Ein Hoch auf das Pöbeln

Oliver Kahn badete in Abneigung

Ausnahmen bestätigen auch hier natürlich die Regel. In Kaiserslautern beschimpften Pensionäre die auswärtigen Spieler früher nicht nur, wenn die zur Ausführung von Eckbällen antraten, sondern stocherten auch mit ihren Spazierstöcken durch den Zaun hindurch nach den Akteuren. Alten Kämpen wie Hermann Gerland werden beim Gedanken an solch herzliche Anteilnahme noch heute die Augen feucht. Persönlich erlebte ich einmal den Kontrollverlust eines Anhängers im Stadion des VfR Sölde. Optisch ein Wiedergänger des Schlagzeugers der Flippers, hatte sich der Fan den Linienrichter, einen dürren Mittzwanziger mit Bürstenschnitt, als Objekt seiner Tiraden ausgesucht. Geschlagene 70 Minuten lang beschimpfte er ihn ausdauernd als »Nuttenpreller«. Nun sah der Linienrichter weder danach aus, als habe er schon mal der käuflichen Liebe gefrönt, noch als sei er anschließend den vereinbarten Lohn schuldig geblieben. Nur konsequent, fühlte er sich also nicht angesprochen und reagierte nicht auf die Prellerschleife. was den Shouter schließlich derart in Rage brachte, dass er über die hüfthohe Balustrade sprang, sich von hinten an den Unparteiischen heranschlich, ihm die Fahne mopste und unter Gejohle der Umstehenden wieder zurück in den Block rannte.

Aber noch einmal: Absolute Ausnahmen waren das. Es gab in den vergangenen Dekaden übrigens stets Spieler, welche die Attacken von den Rängen richtig einzuordnen wussten, als höchste Form der Anerkennung nämlich. »Wenn keiner ›Kirsten, du Arschloch!‹ ruft, dann weiß ich, dass ich schlecht bin«, schloss Ulf Kirsten messerscharf. Ein Oliver Kahn badete geradezu in der Abneigung, die ihm aus den Kurven entgegen schlug. Und der alte Grätscher Michael Schulz war stets kurz davor, seinen Rufnamen »Schulz-Dusau« auch im Personalausweis eintragen zu lassen.

Im Alter von etwa 55 Jahren beginnt die Metamorphose des Stadionpöblers

Man wünscht den Vereinen die Weitsicht, den Pöblern im Stadion ein Überleben als eigenständige Spezies zu ermöglichen. Ihr natürlicher Lebensraum wird derzeit leider immer weiter eingeschränkt.
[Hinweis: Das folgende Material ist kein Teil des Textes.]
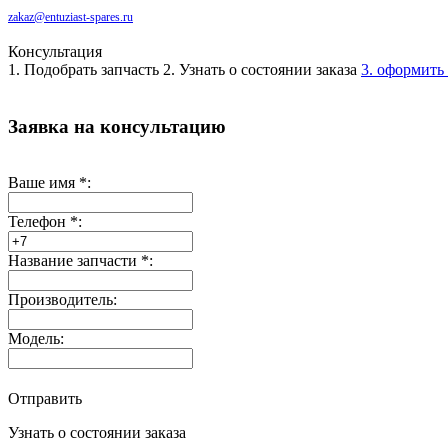
zakaz@entuziast-spares.ru
Консультация
1. Подобрать запчасть
2. Узнать о состоянии заказа
3. оформить 
Заявка на консультацию
Ваше имя
*
:
Телефон
*
:
Название запчасти
*
:
Производитель:
Модель:
Отправить
Узнать о состоянии заказа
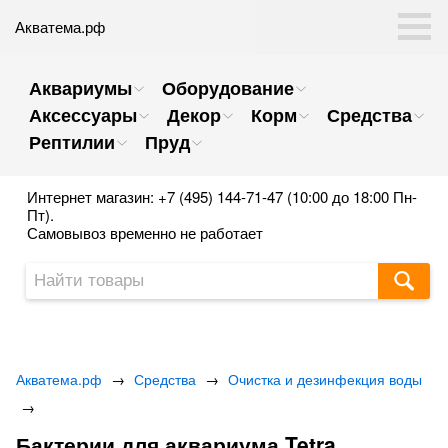
Акватема.рф
Аквариумы
Оборудование
Аксессуары
Декор
Корм
Средства
Рептилии
Пруд
Интернет магазин: +7 (495) 144-71-47 (10:00 до 18:00 Пн-
Пт).
Самовывоз временно не работает
Акватема.рф
→
Средства
→
Очистка и дезинфекция воды
→
Бактерии для аквариума Tetra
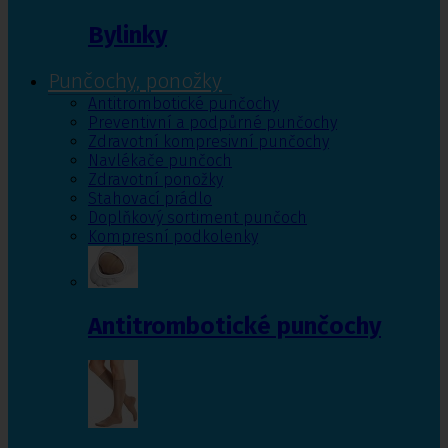
Bylinky
Punčochy, ponožky
Antitrombotické punčochy
Preventivní a podpůrné punčochy
Zdravotní kompresivní punčochy
Navlékače punčoch
Zdravotní ponožky
Stahovací prádlo
Doplňkový sortiment punčoch
Kompresní podkolenky
Antitrombotické punčochy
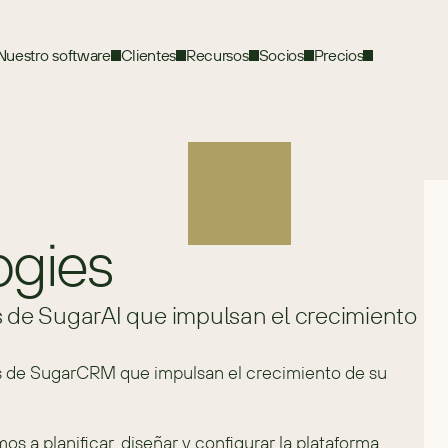
Nuestro software
Clientes
Recursos
Socios
Precios
ogies
s de SugarAI que impulsan el crecimiento
s de SugarCRM que impulsan el crecimiento de su 
a planificar, diseñar y configurar la plataforma 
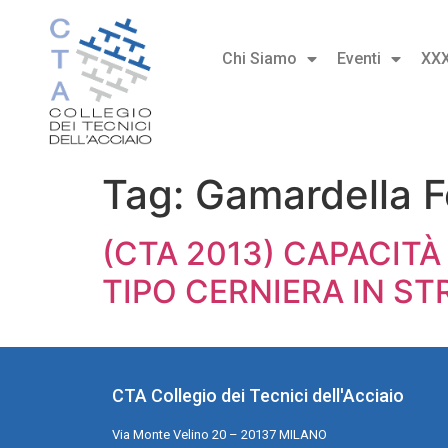
Chi Siamo
Eventi
XX
Tag:
Gamardella F
(CTA 2013) CAPACITÀ
TIPO CERNIERA IN S
CTA Collegio dei Tecnici dell'Acciaio
Via Monte Velino 20 – 20137 MILANO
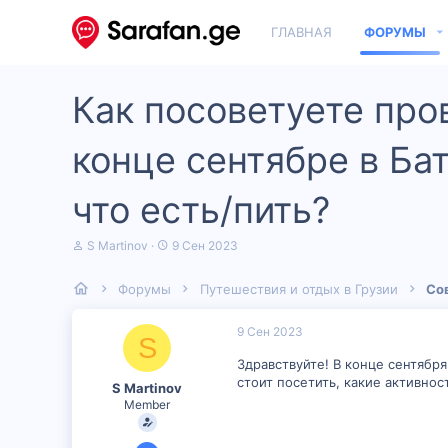
ГЛАВНАЯ
ФОРУМЫ
Как посоветуете про
конце сентябре в Бат
что есть/пить?
А
Д
S Martinov
9 Сен 2023
в
а
т
т
Форумы
Путешествия и отдых в Грузии
Со
о
а
р
н
т
а
9 Сен 2023
S
е
ч
м
а
Здравствуйте! В конце сентябр
ы
л
стоит посетить, какие активно
S Martinov
а
Member
6 Сен 2023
Früher war es etwa möglich, sich auf den Tribünen frei zu bewegen. Hatten sich die Krakeeler in der ersten Halbzeit darauf konzentriert, den gegnerischen Torwart mit Schimpfkanonaden zu zermürben, konnten sie ihr Werk in der zweiten Hälfte problemlos hinter dem anderen Tor fortsetzen. Heute undenkbar, stattdessen kommen grimmige Ordner schon mit der Reitpeitsche angelaufen, wenn auch nur ein Viertelfuß in den Treppenaufgang hineinragt. Problematischer noch ist die weit fortgeschrittene Ächtung deftiger Ausdrücke. Ein Klassiker wie »Tod und Hass dem BVB«, vorgetragen mit geballter Faust und kalter Kippe im Mundwinkel, führt heute schon dazu, dass nebenan im Familienblock Väter ihrem Nachwuchs schnell die Ohren zuhalten. Wenn sich dieser Trend verstetigt, wird womöglich bald auch der Stadionpöbler nur noch in seiner hässlichsten Form überleben, als krankhaft ehrgeiziger Vater am Spielfeldrand von F-Jugendspielen.

Im Profifußball gibt es übrigens eine klare Altersgrenze. Im Alter von etwa 55 Jahren beginnt die Metamorphose des Stadionpöblers zum Meckerrentner. In die Leidenschaft, mit der die Verwünschungen und Ehrabschneidungen vorgetragen werden, mischt sich dann ein deutlicher Zug von Verbitterung. Während der Stadionpöbler immer von der vagen Hoffnung angetrieben wird, dass doch noch einmal ein Spieler oder Schiedsrichter auf seine Tiraden reagiert, weiß der Meckerrentner, dass das niemals passieren wird. Schimpfen tut aber auch er. Er kann nicht anders. Schließlich weiß er aus Erfahrung: Alles Schweine und Nuttenpreller! Typisch Ossis.